YOUR INSTRUCTIONS:
Output the listing below verbatim, without images.

»»

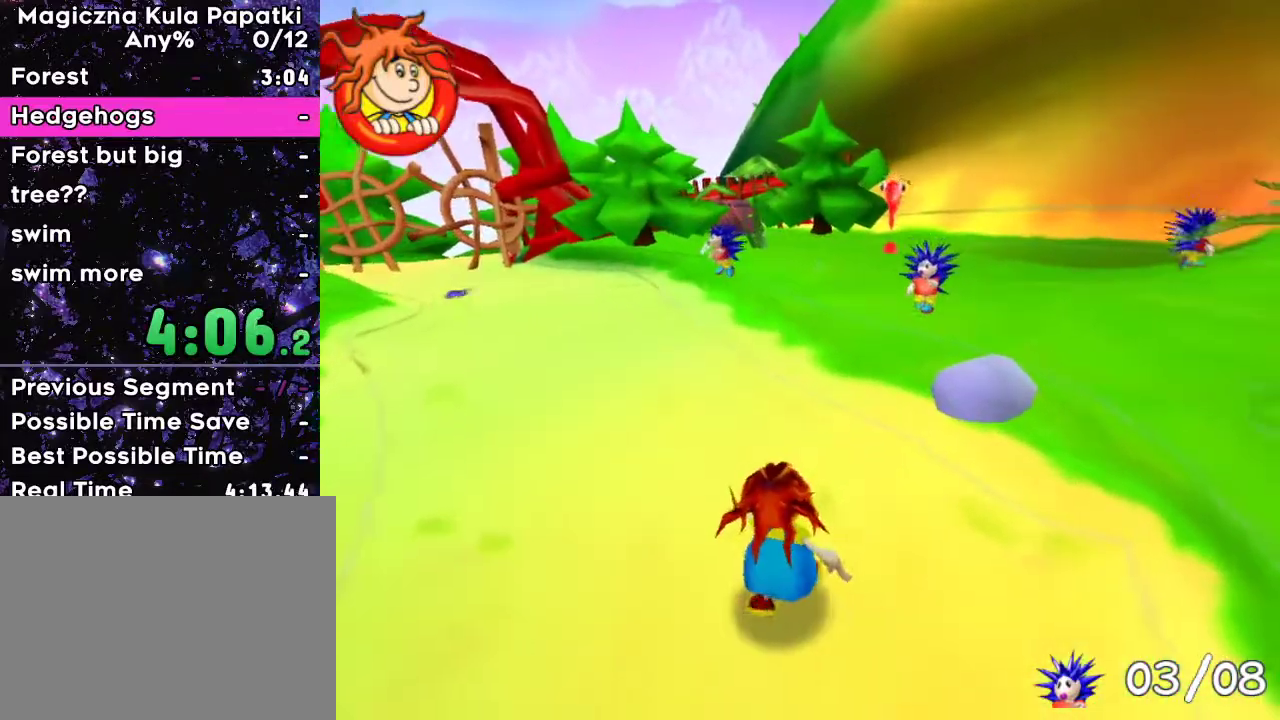
{"keys": ["up"], "events": [[383, "right", "down"], [467, "right", "up"]]}
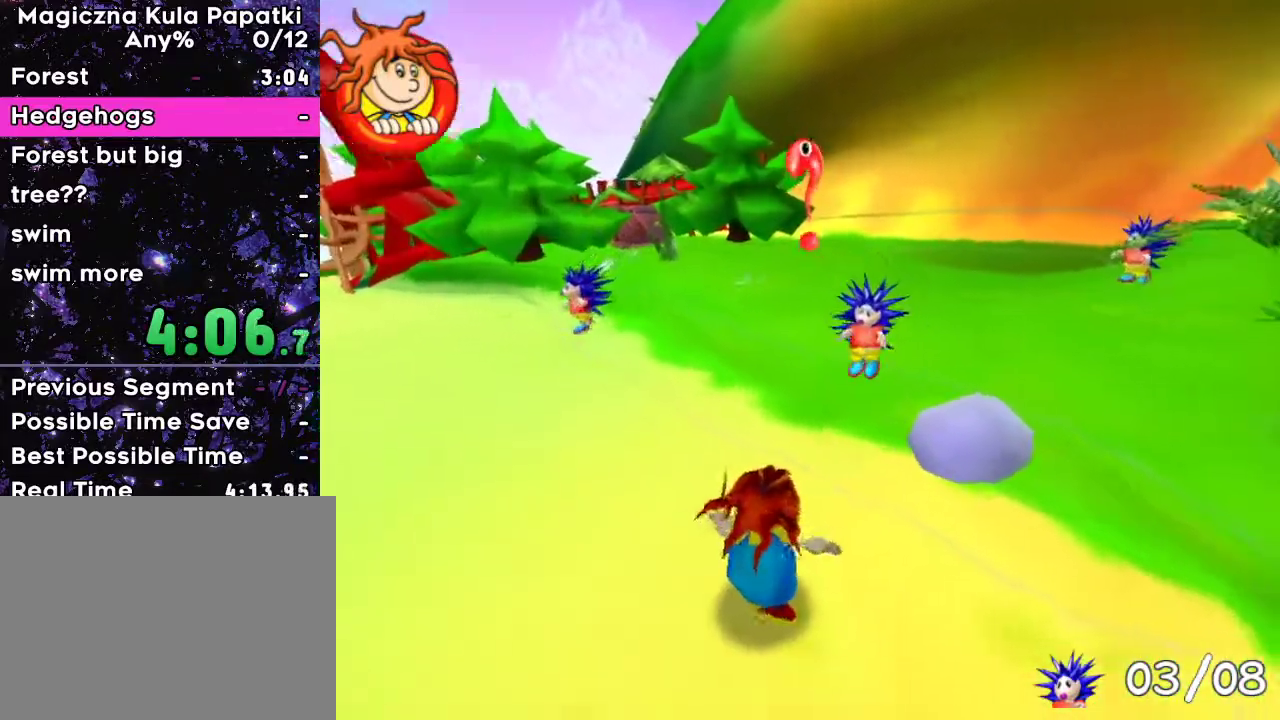
{"keys": ["up"], "events": [[383, "right", "down"], [500, "right", "up"]]}
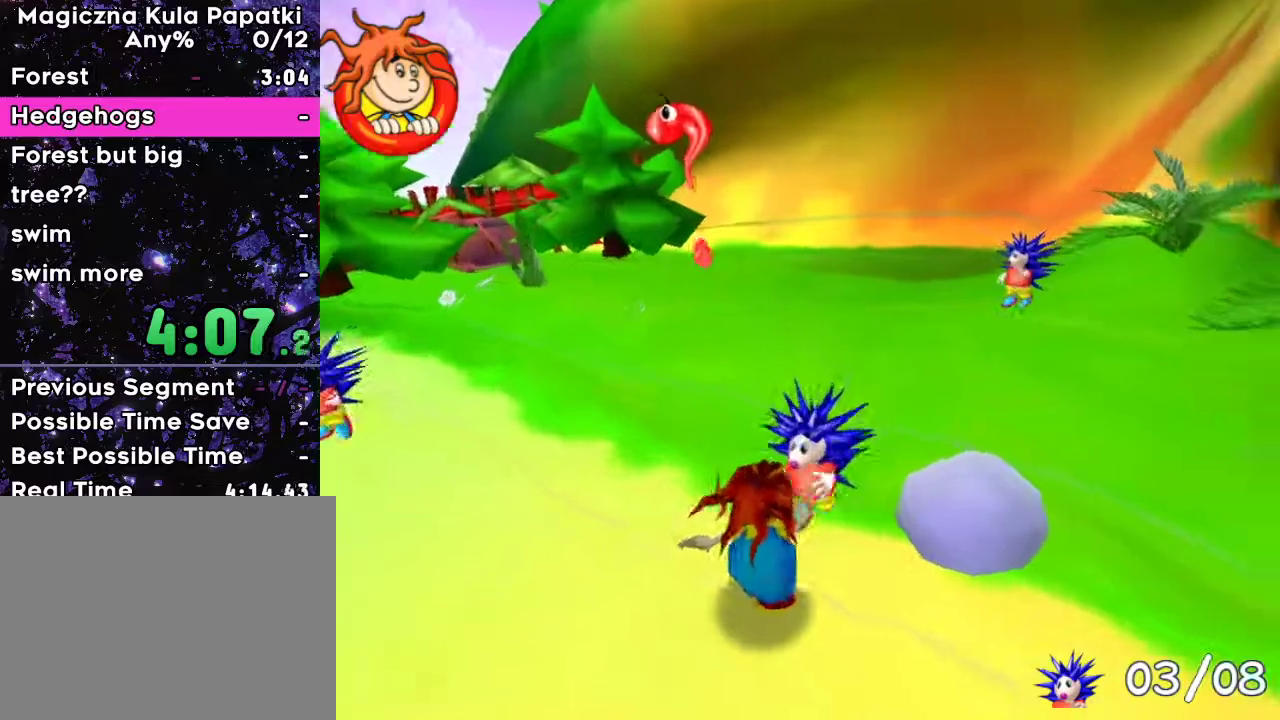
{"keys": ["a", "up"], "events": [[33, "a", "down"], [117, "left", "down"], [500, "left", "up"]]}
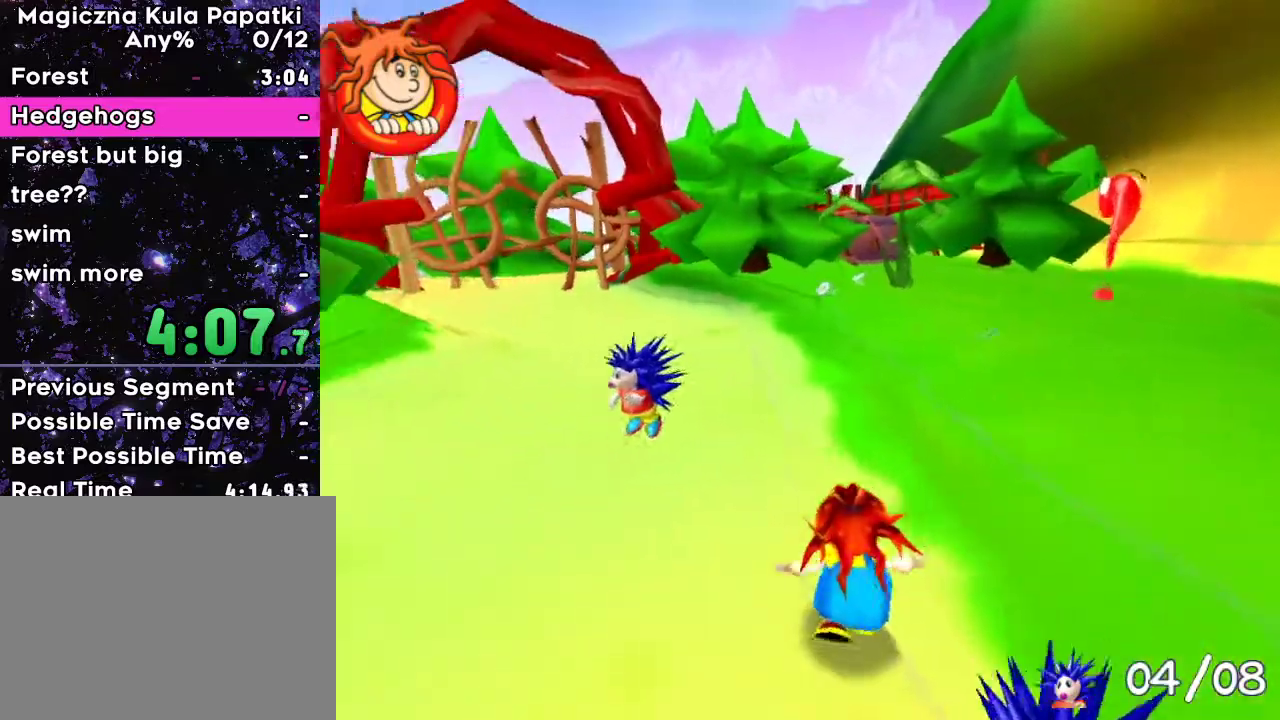
{"keys": ["a", "up"], "events": [[250, "left", "down"], [483, "left", "up"]]}
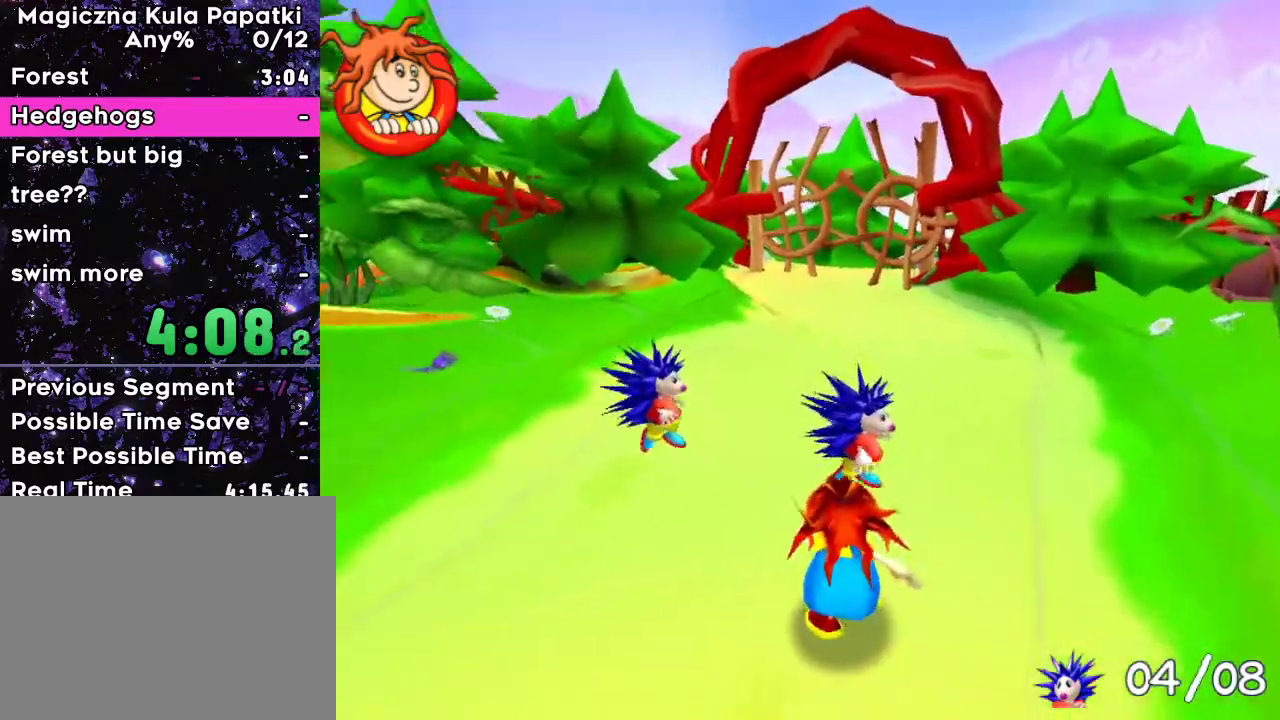
{"keys": ["d", "up"], "events": [[67, "a", "up"], [300, "d", "down"]]}
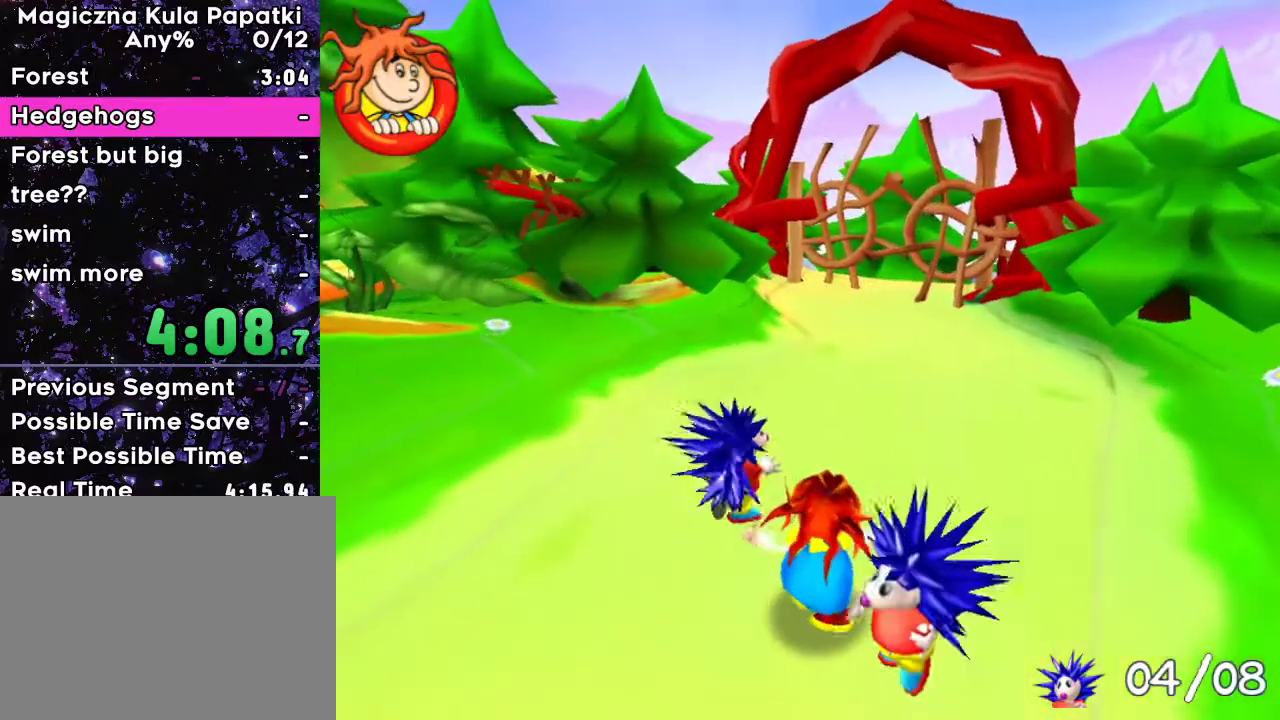
{"keys": ["d", "left", "up"], "events": [[33, "d", "up"], [50, "a", "down"], [117, "a", "up"], [167, "d", "down"], [333, "left", "down"]]}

««

EXPECTED ANSWER:
{"keys": ["up"], "events": [[383, "right", "down"], [467, "right", "up"]]}
{"keys": ["up"], "events": [[383, "right", "down"], [500, "right", "up"]]}
{"keys": ["a", "up"], "events": [[33, "a", "down"], [117, "left", "down"], [500, "left", "up"]]}
{"keys": ["a", "up"], "events": [[250, "left", "down"], [483, "left", "up"]]}
{"keys": ["d", "up"], "events": [[67, "a", "up"], [300, "d", "down"]]}
{"keys": ["d", "left", "up"], "events": [[33, "d", "up"], [50, "a", "down"], [117, "a", "up"], [167, "d", "down"], [333, "left", "down"]]}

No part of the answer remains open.